The measure failed with 52 percent voting no (1,171 votes) and 48 percent voting to approve the bond (1,069).

If approved the bond would have provided funds for items such as new bleachers-replacing current ones that are 45-years-old and considered a liability-and a new synthetic turf athletic field.

The school district contended the improvements, which would have included new field lighting and lockers, would attract State athletic contests.

If approved, the measure would have raised property taxes by 28ยข per thousand-dollar of assessed valuation. The owner of a home valued at $100,000, for example, would have an additional $28 in property taxes each year.

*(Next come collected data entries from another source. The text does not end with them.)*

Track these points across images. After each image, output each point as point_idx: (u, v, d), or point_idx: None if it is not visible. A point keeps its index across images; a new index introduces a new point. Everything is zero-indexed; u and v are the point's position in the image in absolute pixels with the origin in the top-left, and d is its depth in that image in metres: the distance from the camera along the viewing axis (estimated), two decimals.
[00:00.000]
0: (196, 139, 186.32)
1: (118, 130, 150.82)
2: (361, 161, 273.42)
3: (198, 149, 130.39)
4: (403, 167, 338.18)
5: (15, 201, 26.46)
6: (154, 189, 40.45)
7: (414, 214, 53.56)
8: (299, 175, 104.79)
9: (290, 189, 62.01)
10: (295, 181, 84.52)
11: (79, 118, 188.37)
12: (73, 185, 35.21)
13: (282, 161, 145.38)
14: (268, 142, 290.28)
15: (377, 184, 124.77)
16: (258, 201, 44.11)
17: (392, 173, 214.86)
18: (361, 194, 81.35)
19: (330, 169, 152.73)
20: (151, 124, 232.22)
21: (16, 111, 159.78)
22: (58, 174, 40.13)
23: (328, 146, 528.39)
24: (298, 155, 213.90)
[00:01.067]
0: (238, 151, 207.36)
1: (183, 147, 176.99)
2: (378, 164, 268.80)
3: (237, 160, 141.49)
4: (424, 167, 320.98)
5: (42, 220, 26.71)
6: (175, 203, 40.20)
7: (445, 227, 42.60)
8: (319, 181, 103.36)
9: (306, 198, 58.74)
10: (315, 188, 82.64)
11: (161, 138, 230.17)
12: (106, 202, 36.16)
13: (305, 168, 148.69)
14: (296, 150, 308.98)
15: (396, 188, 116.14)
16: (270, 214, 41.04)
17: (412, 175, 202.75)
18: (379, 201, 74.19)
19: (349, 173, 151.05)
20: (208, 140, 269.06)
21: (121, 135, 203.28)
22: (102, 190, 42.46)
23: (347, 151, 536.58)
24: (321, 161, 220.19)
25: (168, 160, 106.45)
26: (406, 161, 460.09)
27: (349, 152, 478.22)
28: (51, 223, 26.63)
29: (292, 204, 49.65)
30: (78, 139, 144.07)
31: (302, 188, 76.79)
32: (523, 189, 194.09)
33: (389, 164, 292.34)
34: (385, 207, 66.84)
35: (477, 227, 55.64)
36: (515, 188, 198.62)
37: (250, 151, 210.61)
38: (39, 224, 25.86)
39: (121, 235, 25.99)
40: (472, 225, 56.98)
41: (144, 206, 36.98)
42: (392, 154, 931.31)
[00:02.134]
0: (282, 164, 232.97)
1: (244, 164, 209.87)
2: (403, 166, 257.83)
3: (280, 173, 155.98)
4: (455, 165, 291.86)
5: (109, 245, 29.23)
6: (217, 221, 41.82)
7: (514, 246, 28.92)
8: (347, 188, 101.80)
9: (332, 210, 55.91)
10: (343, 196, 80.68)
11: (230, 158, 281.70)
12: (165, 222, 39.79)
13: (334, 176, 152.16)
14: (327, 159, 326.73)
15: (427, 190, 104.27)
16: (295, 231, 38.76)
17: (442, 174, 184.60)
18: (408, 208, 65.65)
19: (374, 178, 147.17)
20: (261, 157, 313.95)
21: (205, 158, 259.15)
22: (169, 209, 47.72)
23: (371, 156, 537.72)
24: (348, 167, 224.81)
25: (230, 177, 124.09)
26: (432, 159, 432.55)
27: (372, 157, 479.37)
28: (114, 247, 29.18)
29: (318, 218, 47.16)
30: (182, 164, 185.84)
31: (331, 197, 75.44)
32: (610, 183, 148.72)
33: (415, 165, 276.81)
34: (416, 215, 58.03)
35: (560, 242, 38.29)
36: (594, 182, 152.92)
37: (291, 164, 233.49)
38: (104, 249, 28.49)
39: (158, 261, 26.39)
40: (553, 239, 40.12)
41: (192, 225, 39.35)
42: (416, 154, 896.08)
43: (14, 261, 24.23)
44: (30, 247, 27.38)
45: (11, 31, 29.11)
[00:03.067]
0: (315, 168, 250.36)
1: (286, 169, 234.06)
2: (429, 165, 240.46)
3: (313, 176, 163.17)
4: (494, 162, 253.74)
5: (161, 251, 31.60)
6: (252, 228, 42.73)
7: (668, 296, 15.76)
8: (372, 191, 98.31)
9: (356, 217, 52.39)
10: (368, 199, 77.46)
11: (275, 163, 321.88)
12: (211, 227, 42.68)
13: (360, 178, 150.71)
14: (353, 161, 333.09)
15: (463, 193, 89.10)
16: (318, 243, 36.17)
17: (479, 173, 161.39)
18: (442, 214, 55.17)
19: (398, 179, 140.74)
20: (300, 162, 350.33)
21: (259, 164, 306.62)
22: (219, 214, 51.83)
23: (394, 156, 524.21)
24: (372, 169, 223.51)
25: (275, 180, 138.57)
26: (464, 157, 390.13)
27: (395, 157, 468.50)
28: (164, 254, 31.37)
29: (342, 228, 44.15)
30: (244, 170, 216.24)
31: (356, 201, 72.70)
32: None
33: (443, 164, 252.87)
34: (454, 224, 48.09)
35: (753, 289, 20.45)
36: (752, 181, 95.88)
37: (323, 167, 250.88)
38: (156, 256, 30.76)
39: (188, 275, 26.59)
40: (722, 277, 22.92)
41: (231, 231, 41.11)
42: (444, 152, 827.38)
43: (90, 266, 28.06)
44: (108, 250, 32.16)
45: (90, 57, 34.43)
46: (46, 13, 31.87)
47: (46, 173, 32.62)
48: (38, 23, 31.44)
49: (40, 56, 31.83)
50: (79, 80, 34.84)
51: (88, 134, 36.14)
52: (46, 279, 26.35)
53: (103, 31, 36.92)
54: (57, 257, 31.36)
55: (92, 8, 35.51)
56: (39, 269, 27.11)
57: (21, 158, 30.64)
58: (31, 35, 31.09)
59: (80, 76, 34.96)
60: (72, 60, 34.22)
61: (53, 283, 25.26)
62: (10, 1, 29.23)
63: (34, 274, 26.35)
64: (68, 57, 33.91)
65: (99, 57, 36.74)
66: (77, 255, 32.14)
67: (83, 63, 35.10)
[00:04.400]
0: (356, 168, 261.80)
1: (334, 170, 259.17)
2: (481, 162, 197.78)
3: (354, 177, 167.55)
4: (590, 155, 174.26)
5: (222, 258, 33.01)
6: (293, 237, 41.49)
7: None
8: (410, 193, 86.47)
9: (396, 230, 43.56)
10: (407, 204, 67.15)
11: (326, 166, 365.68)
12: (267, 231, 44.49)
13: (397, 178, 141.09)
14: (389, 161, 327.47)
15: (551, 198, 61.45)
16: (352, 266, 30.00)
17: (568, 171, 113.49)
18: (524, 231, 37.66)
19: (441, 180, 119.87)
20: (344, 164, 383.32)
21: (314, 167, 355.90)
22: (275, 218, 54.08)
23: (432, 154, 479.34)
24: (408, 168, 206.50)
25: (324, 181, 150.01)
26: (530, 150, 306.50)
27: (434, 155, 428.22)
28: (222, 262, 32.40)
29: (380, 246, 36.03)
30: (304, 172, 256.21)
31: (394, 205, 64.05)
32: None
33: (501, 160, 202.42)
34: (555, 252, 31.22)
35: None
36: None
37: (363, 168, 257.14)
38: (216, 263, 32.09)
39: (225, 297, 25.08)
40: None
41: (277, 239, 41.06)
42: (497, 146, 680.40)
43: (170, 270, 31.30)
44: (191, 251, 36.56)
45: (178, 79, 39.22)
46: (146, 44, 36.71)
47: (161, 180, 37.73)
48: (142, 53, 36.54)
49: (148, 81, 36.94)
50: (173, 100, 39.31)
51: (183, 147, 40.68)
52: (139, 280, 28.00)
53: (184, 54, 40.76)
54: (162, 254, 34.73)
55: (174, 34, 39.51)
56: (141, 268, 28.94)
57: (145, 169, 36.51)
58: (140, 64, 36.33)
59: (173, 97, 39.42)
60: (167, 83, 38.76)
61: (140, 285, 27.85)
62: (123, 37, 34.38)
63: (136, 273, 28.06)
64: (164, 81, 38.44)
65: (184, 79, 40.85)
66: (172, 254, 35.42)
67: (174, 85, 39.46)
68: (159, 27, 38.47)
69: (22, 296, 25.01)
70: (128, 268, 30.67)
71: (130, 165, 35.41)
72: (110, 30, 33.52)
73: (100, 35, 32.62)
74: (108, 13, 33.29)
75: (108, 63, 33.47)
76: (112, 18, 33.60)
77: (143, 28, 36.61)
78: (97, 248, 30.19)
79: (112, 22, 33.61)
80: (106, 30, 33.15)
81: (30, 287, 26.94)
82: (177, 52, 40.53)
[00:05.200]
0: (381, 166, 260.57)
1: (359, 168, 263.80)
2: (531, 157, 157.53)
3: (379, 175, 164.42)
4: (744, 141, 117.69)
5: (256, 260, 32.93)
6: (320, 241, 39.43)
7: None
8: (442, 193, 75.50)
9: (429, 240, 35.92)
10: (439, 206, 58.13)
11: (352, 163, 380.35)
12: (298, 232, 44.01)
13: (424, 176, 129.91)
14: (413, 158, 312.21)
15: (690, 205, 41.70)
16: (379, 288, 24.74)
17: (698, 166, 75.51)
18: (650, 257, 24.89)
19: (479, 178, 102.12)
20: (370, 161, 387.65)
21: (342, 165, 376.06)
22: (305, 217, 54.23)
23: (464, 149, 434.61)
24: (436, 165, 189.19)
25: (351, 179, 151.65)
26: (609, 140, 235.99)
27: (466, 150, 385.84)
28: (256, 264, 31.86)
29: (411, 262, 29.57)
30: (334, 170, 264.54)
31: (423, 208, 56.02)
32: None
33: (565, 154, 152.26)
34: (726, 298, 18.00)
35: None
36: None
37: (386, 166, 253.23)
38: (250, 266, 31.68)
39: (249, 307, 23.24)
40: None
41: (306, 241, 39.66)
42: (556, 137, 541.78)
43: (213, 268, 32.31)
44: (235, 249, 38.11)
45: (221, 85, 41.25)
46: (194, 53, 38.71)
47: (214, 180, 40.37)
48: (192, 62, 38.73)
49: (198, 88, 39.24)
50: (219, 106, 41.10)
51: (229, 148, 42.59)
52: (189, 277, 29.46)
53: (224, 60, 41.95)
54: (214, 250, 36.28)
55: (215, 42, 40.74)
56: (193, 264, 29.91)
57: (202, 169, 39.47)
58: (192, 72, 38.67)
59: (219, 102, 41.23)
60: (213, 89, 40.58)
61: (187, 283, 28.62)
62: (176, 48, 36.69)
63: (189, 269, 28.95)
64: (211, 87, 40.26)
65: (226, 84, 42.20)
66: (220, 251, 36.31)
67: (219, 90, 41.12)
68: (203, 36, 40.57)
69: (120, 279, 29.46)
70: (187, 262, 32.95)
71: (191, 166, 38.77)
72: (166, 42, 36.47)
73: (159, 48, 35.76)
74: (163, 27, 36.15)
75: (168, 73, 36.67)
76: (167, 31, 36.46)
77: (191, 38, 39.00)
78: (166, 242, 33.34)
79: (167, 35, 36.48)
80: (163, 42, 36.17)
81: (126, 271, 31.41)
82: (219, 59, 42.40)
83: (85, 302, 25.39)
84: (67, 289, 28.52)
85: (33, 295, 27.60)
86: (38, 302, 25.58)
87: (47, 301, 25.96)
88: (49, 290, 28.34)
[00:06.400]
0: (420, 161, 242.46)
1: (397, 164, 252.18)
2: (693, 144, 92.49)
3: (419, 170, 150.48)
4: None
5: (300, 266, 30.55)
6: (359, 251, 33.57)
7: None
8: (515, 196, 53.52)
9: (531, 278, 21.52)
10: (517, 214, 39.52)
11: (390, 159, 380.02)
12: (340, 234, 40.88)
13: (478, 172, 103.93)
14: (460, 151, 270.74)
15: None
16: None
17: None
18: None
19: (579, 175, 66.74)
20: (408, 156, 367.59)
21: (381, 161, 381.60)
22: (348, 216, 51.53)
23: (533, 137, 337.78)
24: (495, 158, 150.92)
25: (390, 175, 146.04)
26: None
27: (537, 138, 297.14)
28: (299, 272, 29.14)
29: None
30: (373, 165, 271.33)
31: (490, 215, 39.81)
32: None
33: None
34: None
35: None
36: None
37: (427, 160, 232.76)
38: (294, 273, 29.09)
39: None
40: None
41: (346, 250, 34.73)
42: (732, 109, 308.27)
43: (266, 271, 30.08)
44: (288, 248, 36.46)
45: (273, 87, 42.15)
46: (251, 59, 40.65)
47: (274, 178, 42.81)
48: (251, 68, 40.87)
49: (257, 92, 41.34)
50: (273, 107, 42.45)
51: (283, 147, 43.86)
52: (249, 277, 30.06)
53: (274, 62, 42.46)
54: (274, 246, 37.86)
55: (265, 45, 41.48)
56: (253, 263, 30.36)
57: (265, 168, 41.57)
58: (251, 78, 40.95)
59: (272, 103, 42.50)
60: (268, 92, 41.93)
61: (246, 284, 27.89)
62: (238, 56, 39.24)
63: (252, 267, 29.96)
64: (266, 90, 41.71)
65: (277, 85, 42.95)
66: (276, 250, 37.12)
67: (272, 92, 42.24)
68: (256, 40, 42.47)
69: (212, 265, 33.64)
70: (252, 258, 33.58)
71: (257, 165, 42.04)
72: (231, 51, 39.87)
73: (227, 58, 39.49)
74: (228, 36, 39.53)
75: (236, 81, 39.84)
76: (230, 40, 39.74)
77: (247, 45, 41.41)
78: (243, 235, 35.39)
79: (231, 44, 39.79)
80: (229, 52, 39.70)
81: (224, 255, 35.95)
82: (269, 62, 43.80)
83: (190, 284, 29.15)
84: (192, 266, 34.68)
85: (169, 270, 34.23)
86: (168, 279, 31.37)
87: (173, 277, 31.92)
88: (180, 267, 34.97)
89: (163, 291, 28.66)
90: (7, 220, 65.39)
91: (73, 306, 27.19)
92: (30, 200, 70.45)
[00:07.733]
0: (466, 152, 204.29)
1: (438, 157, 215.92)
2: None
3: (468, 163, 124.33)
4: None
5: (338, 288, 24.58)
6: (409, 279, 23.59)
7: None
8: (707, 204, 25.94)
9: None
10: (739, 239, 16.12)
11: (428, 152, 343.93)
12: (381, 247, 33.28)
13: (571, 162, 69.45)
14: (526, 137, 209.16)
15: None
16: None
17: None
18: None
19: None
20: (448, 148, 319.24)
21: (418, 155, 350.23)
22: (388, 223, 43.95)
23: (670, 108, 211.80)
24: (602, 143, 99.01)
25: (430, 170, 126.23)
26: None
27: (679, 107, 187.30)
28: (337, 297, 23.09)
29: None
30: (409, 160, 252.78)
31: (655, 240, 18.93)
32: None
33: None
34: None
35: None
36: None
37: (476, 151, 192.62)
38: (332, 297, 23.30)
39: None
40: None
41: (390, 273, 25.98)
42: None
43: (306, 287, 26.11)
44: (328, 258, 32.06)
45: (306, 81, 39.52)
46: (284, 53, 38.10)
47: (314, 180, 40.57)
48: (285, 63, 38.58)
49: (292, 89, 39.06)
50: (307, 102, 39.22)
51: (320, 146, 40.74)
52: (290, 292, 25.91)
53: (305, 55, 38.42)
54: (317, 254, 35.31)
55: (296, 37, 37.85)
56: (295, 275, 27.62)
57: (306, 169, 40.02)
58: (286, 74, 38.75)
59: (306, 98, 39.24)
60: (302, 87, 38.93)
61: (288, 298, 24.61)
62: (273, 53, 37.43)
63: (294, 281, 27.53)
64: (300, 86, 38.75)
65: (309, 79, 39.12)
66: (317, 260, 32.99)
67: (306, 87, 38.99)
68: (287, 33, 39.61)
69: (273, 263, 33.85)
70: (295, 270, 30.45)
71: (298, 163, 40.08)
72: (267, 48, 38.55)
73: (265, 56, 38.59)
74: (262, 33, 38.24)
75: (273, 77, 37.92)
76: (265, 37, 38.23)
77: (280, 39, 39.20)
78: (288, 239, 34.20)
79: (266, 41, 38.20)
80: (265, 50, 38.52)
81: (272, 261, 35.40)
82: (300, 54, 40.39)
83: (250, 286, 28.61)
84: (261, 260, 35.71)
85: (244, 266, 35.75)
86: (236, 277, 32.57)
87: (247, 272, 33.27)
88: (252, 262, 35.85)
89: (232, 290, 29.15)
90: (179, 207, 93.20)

And that, supporters of the bond contended, would have still left Sunnyside with the second lowest tax assessment of any school district in the county.

Voters saw things differently, leaving the district to begin again.

"I'm disappointed in the outcome but we still have to go forward," said Superintendent Dr. Rick Cole. "We need to now go back to the (school) board and address the concerns about the grandstand (bleachers)"

Cole said one of the district's first steps following the bond measure's defeat will be to reconvene an athletic bond committee to come up with alternatives.

The district does have $1 million that it was going to add to funds from the proposed bond measure. The cost to replace the bleachers, which is seen as a top priority, is estimated at about $1 million dollars. But Cole said it was too soon to tell if the answer to yesterday's no vote would be to simply put that money into the bleachers.

"We have to go back to our committee and reconvene the group and start talking again," he said.

Cole and Athletic Director Bill Daley both noted that athletic bond measures traditionally face difficulty in finding voter approval.

Even so, the district still must find a way to address the needs of its athletic programs, said Daley.

"We have a bleacher liability," he said. "The bottom line is that we have to be responsible in how we do things."

Both pointed out that the Sunnyside School District community split nearly down the middle on the vote.

Cole offered that if about 150 votes had gone the other way in approving the measure there would have been enough support to pass the bond with a 60 percent super majority.

He said he'd like to see a community forum be held to gather input as the district reviews options for a plan B to meet its needs in the athletic department.

"Let's get the community together and see if we can find something they'll support," Cole said.